Стульцев тоже принимал участие в спектаклях и, не смея сбрить клока, принужден был ограничиться ролью купца (главные действующие лица «Ревизора», как известно, чиновники, а потому эти роли совершенно недоступны для артистов с какими бы то ни было украшениями на подбородке). Впрочем, он легко утешал себя, уверяя всех, что Мочалов[65] ему близкий родственник с материной стороны, а потому он, без всякого затруднения, мог бы сыграть и роль Хлестакова, но не хочет.
Я заметил как-то у Стульцева на самом видном месте часовой цепочки небольшой чугунной брелок — адамову голову, которую он беспрестанно щупал, тут ли она.
— Должно быть, этот брелок вам очень нравится? — сказал я ему.
— Да. Это знак (Стульцев наклонился к моему уху) старшего мастера в масонской ложе. Здесь есть ложа… Я вас приму.
Адамова головка была действительно знаком, но только не масонской ложи. Ее начали носить почти все мои знакомые, не исключая и женщин.

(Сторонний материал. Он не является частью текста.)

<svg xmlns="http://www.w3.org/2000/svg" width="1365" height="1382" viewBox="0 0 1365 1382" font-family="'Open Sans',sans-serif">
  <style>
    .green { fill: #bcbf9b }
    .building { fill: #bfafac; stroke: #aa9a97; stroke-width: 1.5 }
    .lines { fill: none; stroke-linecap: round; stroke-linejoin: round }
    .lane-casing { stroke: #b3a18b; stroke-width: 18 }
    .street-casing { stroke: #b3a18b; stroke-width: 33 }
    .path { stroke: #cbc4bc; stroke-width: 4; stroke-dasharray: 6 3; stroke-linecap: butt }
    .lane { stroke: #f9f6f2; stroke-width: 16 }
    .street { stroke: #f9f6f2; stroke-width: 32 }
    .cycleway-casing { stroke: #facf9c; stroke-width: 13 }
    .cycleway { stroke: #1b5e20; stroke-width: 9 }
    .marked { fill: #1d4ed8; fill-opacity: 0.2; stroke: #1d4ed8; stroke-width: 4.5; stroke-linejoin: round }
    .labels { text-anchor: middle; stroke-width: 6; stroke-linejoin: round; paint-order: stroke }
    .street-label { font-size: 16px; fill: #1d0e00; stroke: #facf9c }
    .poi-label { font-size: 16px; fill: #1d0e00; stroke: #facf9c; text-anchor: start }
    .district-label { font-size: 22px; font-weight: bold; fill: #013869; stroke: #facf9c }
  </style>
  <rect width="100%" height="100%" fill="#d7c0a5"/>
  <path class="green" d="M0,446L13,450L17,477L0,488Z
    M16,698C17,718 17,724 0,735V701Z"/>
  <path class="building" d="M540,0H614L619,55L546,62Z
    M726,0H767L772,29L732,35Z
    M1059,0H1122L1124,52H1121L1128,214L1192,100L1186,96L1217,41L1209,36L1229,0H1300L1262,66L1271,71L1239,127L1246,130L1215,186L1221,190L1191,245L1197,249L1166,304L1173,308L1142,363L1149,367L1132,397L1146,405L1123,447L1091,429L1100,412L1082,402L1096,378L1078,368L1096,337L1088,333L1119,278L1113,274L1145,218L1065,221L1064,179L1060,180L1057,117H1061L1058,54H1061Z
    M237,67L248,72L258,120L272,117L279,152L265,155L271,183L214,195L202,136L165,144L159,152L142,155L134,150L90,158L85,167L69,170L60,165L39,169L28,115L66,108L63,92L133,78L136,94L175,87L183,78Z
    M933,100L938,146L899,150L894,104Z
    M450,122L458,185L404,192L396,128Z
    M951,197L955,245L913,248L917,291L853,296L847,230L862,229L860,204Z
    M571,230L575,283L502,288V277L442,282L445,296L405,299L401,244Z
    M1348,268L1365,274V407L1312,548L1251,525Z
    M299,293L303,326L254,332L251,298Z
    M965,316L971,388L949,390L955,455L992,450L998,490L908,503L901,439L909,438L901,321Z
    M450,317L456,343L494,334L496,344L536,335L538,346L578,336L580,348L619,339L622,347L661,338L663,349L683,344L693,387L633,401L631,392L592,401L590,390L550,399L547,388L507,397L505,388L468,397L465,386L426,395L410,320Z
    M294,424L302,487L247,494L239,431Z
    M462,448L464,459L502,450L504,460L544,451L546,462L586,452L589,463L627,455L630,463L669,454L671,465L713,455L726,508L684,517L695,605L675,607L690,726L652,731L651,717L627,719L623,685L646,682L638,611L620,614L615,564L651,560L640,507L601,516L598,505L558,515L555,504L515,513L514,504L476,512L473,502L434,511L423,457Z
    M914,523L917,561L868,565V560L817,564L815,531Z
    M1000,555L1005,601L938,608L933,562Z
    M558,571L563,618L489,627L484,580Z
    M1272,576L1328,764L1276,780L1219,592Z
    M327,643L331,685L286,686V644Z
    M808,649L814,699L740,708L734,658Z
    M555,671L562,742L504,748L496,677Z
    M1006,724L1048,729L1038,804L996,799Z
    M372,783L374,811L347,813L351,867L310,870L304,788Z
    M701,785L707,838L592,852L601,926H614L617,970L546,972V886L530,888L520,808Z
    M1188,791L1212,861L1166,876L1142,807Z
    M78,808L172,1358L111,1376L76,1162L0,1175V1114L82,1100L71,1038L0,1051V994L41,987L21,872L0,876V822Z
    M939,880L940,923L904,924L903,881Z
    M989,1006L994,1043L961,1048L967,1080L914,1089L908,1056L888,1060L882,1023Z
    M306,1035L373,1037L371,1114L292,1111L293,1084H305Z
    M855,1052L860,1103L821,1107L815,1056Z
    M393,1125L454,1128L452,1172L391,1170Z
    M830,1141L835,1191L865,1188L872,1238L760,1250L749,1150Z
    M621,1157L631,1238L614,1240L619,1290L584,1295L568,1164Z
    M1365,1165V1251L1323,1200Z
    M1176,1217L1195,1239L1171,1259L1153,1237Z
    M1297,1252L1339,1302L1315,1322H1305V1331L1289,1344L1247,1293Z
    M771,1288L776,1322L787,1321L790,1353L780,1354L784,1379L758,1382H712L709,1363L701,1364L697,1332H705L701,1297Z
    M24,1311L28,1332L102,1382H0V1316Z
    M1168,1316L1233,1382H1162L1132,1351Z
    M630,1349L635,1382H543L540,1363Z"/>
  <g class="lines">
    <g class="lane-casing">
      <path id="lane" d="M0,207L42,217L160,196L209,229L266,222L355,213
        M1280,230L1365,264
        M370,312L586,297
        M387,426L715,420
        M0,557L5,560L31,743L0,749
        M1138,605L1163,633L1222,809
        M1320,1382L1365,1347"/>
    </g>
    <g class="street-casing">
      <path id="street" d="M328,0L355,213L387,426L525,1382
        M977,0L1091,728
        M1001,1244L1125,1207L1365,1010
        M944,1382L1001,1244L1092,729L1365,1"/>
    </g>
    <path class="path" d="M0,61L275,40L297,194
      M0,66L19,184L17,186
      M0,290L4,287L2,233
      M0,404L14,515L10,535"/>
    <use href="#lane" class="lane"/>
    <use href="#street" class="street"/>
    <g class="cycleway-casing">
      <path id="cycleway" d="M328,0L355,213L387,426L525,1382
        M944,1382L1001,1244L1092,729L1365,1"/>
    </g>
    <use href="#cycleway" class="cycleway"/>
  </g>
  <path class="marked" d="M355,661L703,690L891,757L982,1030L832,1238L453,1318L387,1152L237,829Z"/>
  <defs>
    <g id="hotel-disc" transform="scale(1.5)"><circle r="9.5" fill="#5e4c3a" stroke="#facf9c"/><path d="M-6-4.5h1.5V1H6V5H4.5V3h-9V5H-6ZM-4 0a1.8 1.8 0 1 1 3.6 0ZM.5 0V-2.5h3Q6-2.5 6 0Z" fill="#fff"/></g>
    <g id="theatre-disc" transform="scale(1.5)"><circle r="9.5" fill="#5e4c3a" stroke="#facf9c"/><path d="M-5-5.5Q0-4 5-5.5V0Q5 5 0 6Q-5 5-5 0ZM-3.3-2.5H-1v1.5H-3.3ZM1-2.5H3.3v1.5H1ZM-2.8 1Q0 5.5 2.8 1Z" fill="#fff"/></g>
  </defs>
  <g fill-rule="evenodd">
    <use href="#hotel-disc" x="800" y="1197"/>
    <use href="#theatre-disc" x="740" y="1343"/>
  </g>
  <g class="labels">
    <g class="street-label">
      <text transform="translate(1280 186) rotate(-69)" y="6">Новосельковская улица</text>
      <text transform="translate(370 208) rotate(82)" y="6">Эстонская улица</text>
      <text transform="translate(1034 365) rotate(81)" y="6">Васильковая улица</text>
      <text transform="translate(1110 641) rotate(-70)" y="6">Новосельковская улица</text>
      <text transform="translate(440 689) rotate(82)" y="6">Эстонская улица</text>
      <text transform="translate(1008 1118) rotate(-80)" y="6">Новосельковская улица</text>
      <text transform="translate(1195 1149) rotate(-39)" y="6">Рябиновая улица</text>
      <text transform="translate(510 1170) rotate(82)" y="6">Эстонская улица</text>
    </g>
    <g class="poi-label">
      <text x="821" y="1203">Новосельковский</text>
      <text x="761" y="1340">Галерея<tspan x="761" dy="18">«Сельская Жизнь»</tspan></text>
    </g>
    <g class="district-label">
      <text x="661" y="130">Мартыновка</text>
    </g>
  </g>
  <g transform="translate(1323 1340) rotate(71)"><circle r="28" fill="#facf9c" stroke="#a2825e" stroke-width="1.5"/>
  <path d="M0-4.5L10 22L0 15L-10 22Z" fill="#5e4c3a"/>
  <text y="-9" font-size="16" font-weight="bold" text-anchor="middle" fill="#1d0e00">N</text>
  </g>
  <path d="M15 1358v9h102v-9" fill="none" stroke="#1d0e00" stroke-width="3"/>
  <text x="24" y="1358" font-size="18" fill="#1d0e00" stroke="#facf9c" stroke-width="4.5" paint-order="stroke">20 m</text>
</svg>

Раз как-то я зашел к Софье Васильевне, и мне сразу же бросился в глаза лежавший на комоде чугунный браслет с адамовой головкой.
— Откуда это у вас? — спросил я.
— Подарил ваш знакомый — Шрам.
Софья Васильевна, произнося эти слова, почему-то отвернулась от меня в другую сторону. Вообще она в последнее время стала со мной очень холодна, так же как и все почти ее сочлены и сочленки по ветви.
— Вы знаете, — что же спрашивать? — проговорила она, когда я обратил особенное внимание на адамову голову.
— Все это очень глупо, — сказал я, недовольный ее невнимательным ответом.
— Что делать?! Глупо так глупо, но глупая честность все лучше умной подлости, — колко сказала Софья Васильевна.
— Извините, я не привык к таким резким выражениям и не совсем вас понял: вы, кажется, называете подлостью то, что я не иду вслед за другими.
— Да, в настоящее время подло… как это?.. «идти во стан безвредных, когда полезным можно быть», — с горячностью сказала Софья Васильевна.
Я ее решительно не узнавал. Она покраснела, и все детские члены ее корчились, точно в судорогах.
— Можете ли вы выслушать меня хладнокровно? — спросил я самым серьезным тоном.
— Могу, хотя, кажется, это совершенно бесполезно, — презрительно скорчившись, проговорила Софья Васильевна.
Действительно, я взялся за бесполезное предприятие: Софья Васильевна решительно не хотела меня слушать и ответила под конец такой резкостью, что мне ничего больше не оставалось, как взять шляпу и уйти.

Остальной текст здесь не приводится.